Getting an error on low coolant level. Can I use this product without harming my Atlas? TIA

PEAK OET EUROPEAN VEHICLE EXTENDED LIFE VIOLET


----------



## mike656 (Aug 13, 2018)

Personally I would be wary of mixing that coolant even though it says it compatible it's unlikely to be the exact same stuff (G13) thats in the car currently. I would get a bottle of VW/Audi OEM G13 from the dealer, it was around $25 for a gallon (full strength) when I purchased it, if you go that route you'll also need a gallon of distilled water to mix. I've also heard Pentosin Pentofrost E is a good choice and is actually the same as G13 but I'm not 100% sure of this.


----------



## epoy1182 (Dec 5, 2018)

mike656 said:


> Personally I would be wary of mixing that coolant even though it says it compatible it's unlikely to be the exact same stuff (G13) thats in the car currently. I would get a bottle of VW/Audi OEM G13 from the dealer, it was around $25 for a gallon (full strength) when I purchased it, if you go that route you'll also need a gallon of distilled water to mix. I've also heard Pentosin Pentofrost E is a good choice and is actually the same as G13 but I'm not 100% sure of this.

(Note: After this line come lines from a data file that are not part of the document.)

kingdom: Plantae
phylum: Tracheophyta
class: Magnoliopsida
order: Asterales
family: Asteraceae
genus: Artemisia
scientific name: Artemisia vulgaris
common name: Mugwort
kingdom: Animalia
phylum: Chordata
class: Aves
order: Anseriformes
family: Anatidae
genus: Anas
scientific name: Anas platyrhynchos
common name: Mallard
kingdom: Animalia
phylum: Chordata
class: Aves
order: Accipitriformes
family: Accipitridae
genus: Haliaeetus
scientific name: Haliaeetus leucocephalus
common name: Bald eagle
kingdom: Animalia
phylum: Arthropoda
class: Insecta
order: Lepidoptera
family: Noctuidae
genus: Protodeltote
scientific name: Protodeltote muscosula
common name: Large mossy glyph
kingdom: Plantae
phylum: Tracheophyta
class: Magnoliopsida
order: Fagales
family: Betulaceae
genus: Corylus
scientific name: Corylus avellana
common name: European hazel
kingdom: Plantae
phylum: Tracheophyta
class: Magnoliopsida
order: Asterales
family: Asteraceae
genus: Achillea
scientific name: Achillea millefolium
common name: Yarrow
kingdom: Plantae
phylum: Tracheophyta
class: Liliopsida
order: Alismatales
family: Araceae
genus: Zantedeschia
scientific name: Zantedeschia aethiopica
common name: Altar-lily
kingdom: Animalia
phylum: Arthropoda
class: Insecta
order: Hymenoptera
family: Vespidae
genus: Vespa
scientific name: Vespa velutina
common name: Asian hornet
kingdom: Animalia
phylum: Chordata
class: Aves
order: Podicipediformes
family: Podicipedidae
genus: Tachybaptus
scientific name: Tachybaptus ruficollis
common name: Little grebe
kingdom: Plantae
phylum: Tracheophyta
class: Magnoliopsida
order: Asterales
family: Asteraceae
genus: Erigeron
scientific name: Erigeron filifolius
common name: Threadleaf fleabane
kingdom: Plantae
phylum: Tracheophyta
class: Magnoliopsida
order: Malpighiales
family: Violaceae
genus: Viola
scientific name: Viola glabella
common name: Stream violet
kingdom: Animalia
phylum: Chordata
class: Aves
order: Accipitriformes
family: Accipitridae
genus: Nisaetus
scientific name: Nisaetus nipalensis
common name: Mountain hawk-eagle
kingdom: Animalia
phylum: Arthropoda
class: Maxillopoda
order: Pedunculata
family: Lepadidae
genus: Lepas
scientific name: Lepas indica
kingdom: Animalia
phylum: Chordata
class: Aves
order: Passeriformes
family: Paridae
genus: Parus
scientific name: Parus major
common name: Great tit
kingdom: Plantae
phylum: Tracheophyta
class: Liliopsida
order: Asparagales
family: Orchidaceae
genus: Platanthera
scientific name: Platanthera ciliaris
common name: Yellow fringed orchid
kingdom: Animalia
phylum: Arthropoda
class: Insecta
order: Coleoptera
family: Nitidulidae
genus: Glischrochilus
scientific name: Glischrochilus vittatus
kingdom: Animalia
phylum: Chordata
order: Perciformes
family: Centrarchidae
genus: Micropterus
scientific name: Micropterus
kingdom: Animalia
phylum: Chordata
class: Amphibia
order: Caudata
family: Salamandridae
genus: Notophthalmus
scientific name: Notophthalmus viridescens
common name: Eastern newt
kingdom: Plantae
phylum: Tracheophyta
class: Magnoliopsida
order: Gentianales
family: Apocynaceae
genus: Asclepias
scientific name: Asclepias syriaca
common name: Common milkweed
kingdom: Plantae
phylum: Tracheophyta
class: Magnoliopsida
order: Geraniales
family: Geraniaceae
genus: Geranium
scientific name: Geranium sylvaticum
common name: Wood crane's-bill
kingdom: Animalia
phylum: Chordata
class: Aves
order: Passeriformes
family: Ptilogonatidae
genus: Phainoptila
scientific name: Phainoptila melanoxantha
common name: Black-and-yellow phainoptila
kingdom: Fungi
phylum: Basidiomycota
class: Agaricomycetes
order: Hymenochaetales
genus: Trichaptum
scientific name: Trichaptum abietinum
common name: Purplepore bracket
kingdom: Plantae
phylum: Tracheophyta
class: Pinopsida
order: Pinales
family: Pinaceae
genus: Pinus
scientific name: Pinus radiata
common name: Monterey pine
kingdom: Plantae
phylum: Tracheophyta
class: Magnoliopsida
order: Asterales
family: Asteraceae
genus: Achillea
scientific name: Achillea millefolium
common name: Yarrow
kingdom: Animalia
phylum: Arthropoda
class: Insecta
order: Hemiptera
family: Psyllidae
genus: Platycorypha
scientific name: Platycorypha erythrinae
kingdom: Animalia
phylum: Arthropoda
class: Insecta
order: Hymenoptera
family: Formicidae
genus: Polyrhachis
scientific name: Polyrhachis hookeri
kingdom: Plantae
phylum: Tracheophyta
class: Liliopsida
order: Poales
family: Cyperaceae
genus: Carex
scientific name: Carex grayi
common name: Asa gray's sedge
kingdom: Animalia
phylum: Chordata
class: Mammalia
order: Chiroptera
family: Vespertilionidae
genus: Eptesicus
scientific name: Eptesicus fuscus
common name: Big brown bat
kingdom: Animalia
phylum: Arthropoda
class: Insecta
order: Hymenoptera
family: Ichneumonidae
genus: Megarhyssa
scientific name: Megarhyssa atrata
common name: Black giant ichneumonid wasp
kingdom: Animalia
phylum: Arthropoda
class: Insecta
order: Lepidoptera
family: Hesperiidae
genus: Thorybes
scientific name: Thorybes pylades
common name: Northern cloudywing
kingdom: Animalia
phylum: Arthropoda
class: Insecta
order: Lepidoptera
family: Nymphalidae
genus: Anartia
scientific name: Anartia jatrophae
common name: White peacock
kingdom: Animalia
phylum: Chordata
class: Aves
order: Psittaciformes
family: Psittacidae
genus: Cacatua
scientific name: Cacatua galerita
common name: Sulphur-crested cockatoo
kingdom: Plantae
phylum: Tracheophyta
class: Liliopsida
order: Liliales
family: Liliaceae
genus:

Appreciate the reply. Thanks.


----------



## mike656 (Aug 13, 2018)

epoy1182 said:


> Appreciate the reply. Thanks.


YW, if you end up going to the dealer and mention low coolant they will probably top you off for free, but it wouldn't hurt to get a gallon from the parts department to have on hand in case the dealer is a bit out of the way for you. I use a 500 ml water bottle for the mixing of coolant and water, very convenient as I've only ever had to top up a few times, make sure to keep it in the garage and away from the kiddos if you have both.


----------



## mhjett (Oct 16, 2000)

It might be fine but I'd just use VW coolant.


----------



## KarstGeo (Jan 19, 2018)

Yes, that will work. I did Pentofrost G13 equivalent for my top-up coolant. Charles "The Humble Mechanic" is using it here in his R - he was a VW tech...it's really ok to use...

https://www.youtube.com/watch?v=RakLAZIRgwU&t=112s


----------



## GTINC (Jan 28, 2005)

epoy1182 said:


> Getting an error on low coolant level. Can I use this product without harming my Atlas? TIA
> 
> PEAK OET EUROPEAN VEHICLE EXTENDED LIFE VIOLET


Add distilled water.


----------